# Source information
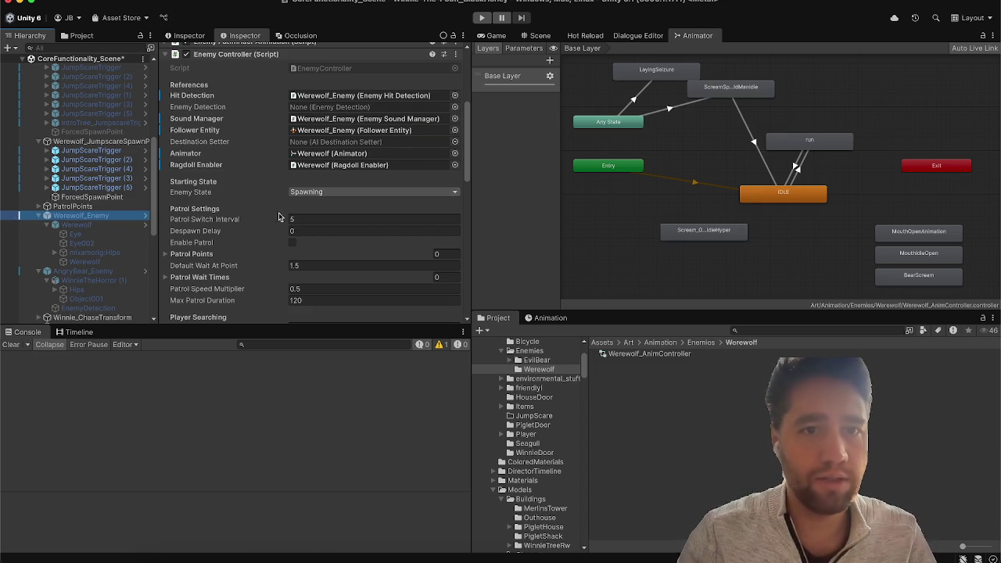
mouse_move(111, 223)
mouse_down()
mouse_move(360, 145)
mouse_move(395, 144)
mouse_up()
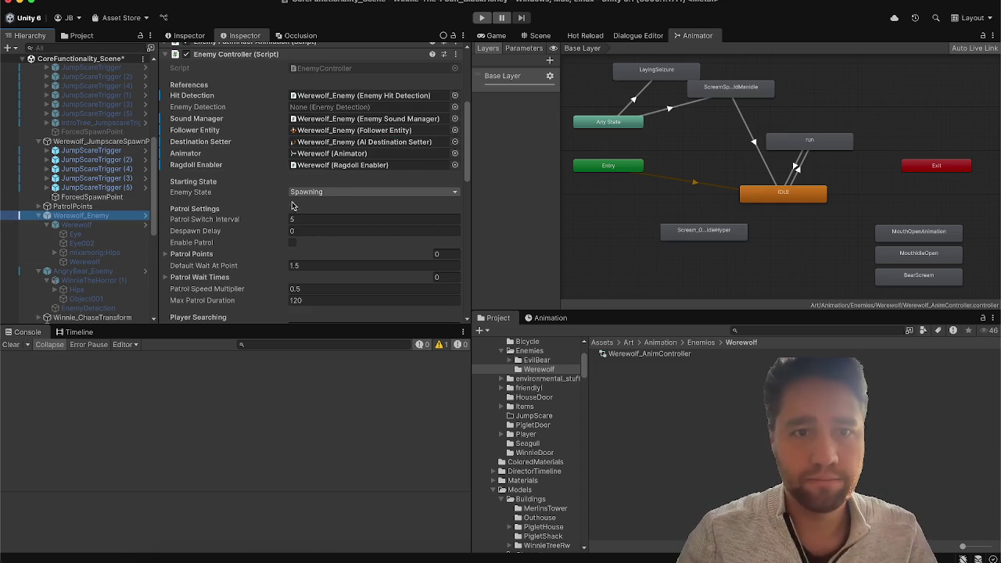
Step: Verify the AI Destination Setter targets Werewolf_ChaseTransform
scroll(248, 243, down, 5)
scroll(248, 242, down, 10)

...

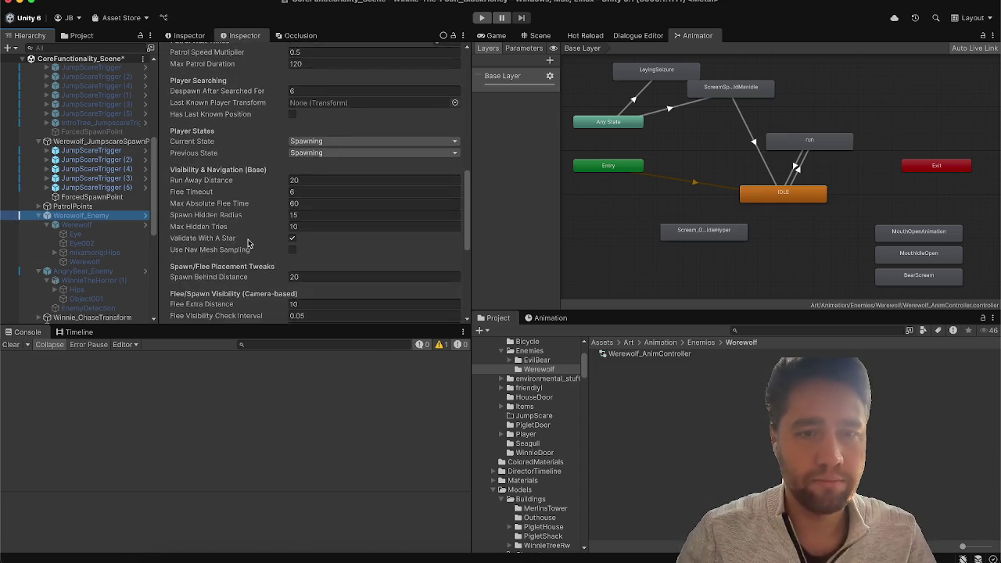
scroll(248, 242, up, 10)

# Exercise
Across all the entries, count the lines that contain the string "scroll", and give that number without anything else.

# Result below
3